Eppure. Eppure il signor Kundera di cui non amo i romanzi (neppure uno) quando scrive da saggista mi fa pensare. E mi aiuta. Credo di aver capito qualcosa su Kafka leggendo dieci sue paginette scarse invece delle (illeggibili) menate dei kafkologi laureati. Nota a margine: nel caso di Kafka dubitare di aver compreso è segno di intelligenza non di finta umiltà. Poi c’è il dizionario delle parole che Kundera ama. Divertente ed esplicito: va al sodo e non ti fa perdere tempo. Di una cosa sono particolarmente grato all’esule rifugiato a Parigi, ed è quando scrive frasi liberatorie come “… ciò spiega come mai i grandi romanzi siano sempre più intelligenti dei loro autori”. Sono pensieri che hanno attraversato il cervello di ciascuno di noi almeno una volta nella vita e che molti di noi si vergognano di ammettere (pensa a quel codino e bigotto del Manzoni; pensa al povero Leopardi che muore per aver mangiato un chilo e mezzo di confetti durante l’epidemia di colera a Napoli…).
Non comprendevo la contiguità di Kundera con l’ultimo ultra-metafisico Heidegger finché non ho letto i versi del poeta ceco Jan Skácel citato da Kundera: “I poeti non inventano le poesie / la poesia è in qualche posto là dietro / è là da moltissimo tempo / il poeta non fa che scoprirla”. Straordinario che questa concezione della poesia e del poeta sia la stessa di Osip Ėmil’evič Mandel’štam nel racconto straordinario e straordinariamente doloroso che ne fa la moglie Nadezda nel memoir “Speranza contro speranza”. (Ne riparleremo. Del libro e della signora Mandel’štam). Il poeta, come il romanziere, non devono inventare: a loro il compito (il dono) di scoprire. A Mandel’štam le parole della poesia risuonavano nella mente. Gli arrivavano, lui doveva semplicemente ricordarle. In età staliniana era meglio ricordare invece di lasciare traccia scritta. Del resto, pare sapesse tutta la Commedia di Dante a memoria.

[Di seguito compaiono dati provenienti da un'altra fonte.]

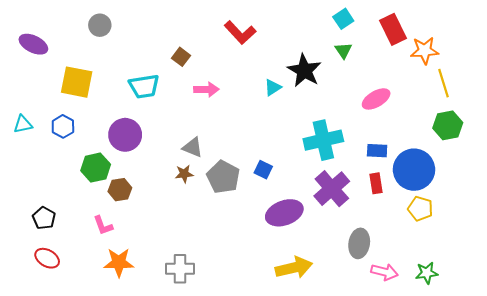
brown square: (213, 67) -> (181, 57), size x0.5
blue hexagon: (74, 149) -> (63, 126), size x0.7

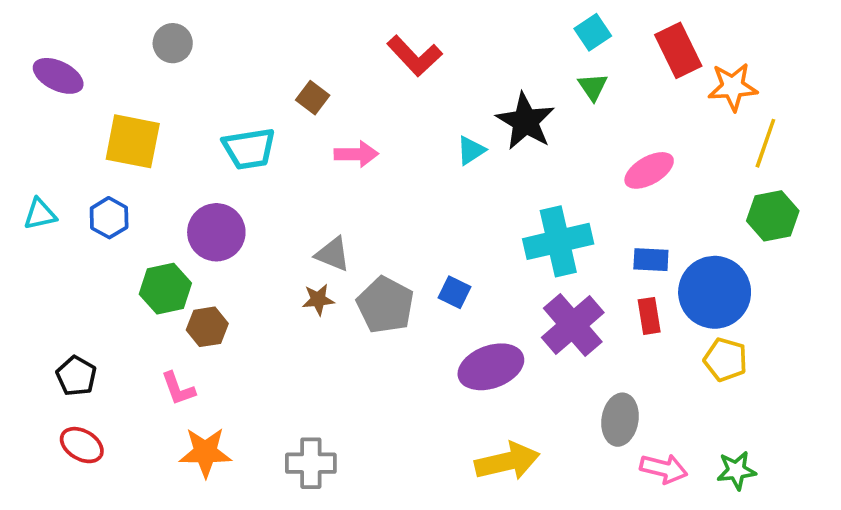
yellow line: (444, 83) -> (765, 143), turned 36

Non amo Kundera narratore. Ho invece un debito di riconoscenza con il saggista politico. Rammenta a tutti noi europei l’immeritata fortuna di nascere e di vivere dalla parte giusta al di qua del muro. Quella in cui nonostante tutto puoi pensare ciò che vuoi. E dirlo persino. Non è poco. Ma come sempre, ad averle sottomano gratis anche le cose più preziose finiscono con l’essere considerate ovvie e scontate. Gli ucraini sotto le bombe da un anno e le donne iraniane che si fanno ammazzare perché vogliono vivere come noi, potrebbero rammentarcelo se solo avessimo voglia di porci il problema. “Uno degli sbagli dell’Europa”, conclude Kundera, “E’ non aver mai capito l’arte più europea, il romanzo; nè il suo spirito, né le sue immense conoscenze e scoperte, né l’autonomia della sua storia”. Temo che oltre all’idea di romanzo l’Europa abbia smarrito anche l’idea di libertà.